On retrouvait aussi dans les communautés lesbiennes de l’Oregon l’idée des « rituels, danses et repas communautaires ». Et si cette dimension est moins présente dans l’enquête de Constance Rimlinger, les écoféministes qu’elle a interrogées partagent néanmoins toutes les valeurs d’égalité, de partage, d’ouverture à l’autre. L’objectif est toujours de réinventer le rapport à l’autre, de retrouver un sens non hiérarchique et non individualiste de la relation sociale. La possibilité même d’instituer une communauté sans domination apparaît comme l’un des principes fondamentaux des pratiques écoféministes.
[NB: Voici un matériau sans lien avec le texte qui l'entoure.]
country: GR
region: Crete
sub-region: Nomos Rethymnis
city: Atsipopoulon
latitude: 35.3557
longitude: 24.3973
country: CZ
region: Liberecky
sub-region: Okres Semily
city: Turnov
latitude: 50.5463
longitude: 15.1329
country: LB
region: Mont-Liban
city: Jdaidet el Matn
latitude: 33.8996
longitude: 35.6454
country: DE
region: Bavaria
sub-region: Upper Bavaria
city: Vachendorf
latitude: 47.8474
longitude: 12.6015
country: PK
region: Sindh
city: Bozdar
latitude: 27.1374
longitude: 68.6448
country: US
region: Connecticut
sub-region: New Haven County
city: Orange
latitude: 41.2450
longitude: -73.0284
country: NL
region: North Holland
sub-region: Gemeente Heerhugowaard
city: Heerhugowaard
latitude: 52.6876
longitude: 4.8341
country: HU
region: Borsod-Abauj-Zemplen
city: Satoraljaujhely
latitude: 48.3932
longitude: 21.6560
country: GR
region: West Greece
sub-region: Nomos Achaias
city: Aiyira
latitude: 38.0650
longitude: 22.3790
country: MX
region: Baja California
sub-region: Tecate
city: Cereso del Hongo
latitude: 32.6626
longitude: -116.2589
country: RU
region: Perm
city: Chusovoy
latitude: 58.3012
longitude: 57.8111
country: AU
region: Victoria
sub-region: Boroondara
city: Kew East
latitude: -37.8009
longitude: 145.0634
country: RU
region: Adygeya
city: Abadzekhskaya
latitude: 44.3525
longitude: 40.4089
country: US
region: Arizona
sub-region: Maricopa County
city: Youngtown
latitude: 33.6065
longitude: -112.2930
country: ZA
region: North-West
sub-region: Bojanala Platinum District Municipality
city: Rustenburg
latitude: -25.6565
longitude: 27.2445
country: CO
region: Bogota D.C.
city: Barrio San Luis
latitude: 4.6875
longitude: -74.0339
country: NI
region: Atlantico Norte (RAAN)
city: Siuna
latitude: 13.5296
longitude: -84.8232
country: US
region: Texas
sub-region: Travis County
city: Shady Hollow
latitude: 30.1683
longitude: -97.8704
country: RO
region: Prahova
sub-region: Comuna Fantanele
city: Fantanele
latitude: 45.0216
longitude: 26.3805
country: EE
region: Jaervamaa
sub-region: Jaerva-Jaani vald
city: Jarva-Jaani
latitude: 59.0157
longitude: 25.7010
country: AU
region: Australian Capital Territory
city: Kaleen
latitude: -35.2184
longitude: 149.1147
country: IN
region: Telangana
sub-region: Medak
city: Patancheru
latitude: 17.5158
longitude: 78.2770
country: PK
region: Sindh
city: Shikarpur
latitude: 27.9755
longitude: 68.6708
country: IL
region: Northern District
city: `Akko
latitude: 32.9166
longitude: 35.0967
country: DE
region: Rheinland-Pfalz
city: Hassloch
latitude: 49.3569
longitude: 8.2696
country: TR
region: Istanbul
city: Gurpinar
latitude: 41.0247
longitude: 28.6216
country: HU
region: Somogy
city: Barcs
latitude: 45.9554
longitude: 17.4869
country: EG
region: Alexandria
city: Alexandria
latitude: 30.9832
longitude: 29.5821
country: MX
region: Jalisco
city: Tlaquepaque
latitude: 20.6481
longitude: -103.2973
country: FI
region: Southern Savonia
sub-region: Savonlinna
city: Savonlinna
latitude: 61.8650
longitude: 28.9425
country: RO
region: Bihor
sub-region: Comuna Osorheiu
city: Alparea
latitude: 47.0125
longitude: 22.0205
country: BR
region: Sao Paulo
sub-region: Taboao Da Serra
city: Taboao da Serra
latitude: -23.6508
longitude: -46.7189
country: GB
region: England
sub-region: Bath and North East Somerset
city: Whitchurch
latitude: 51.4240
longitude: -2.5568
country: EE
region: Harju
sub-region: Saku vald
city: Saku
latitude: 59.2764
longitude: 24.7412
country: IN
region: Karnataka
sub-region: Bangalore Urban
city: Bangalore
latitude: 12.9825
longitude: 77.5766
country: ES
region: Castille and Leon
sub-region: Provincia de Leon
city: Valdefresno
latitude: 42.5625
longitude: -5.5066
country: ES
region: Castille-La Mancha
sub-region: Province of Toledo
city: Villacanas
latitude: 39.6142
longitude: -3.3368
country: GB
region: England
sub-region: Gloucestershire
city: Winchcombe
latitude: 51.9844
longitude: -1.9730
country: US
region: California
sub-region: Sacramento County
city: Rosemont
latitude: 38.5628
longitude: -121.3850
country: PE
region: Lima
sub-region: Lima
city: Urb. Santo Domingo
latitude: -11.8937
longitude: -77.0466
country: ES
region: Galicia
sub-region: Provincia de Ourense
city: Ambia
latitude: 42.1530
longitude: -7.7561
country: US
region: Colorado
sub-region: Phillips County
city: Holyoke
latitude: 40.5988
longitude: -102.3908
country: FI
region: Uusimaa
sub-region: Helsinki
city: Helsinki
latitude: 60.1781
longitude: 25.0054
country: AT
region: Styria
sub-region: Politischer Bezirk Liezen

Laisser derrière soi des fragments d’utopie
Utopie, dira-t-on ? Peut-être. Mais il s’agit d’utopies bien particulières puisque, en ce qui concerne les pratiques écoféministes dont il est question ici, elles ont existé et existent encore. Ce sont des « utopies réelles », pour reprendre le concept d’Erik Olin Wright.
Cela signifie qu’elles ne sont pas de simples chimères, de pures fantasmagories ou des vues de l’esprit. Les utopies écoféministes existent, elles parsèment le monde. Sans doute les femmes qui les mettent en œuvre sont-elles peu visibles, cachées derrière une montagne ou dans un sous-bois, toutes occupées qu’elles sont à mener leur petite vie dans leur coin à l’intérieur d’un gîte, d’une ferme ou d’une yourte. Ce sont des « devenirs minoritaires[12] », des marginalités écologiques qui vivent le plus loin possible des grands centres de l’économie mondialisée et du patriarcat.
Leur existence même prouve pourtant que des principes non intégrables dans les normes hégémoniques du monde existant peuvent structurer des communautés et nous permettre de réinventer un rapport à la terre, au travail, à la propriété, à la vie dans toutes ses modalités (sexuelles, esthétiques…).
À différentes échelles, de manière plus ou moins radicales, les pratiques séparatistes écoféministes regardent vers l’avenir et cherchent à construire une société alternative depuis les bords et les angles morts des sociétés existantes. Elles sont des espèces étrangères qui apparaissent d’abord comme des anomalies eu égard à ce que l’on est tenu d’apprécier habituellement comme relevant du « normal » ou de l’« anormal », mais qui, par le déplacement fondamental qu’elles opèrent, contribuent à rabattre les cartes du possible et de l’impossible.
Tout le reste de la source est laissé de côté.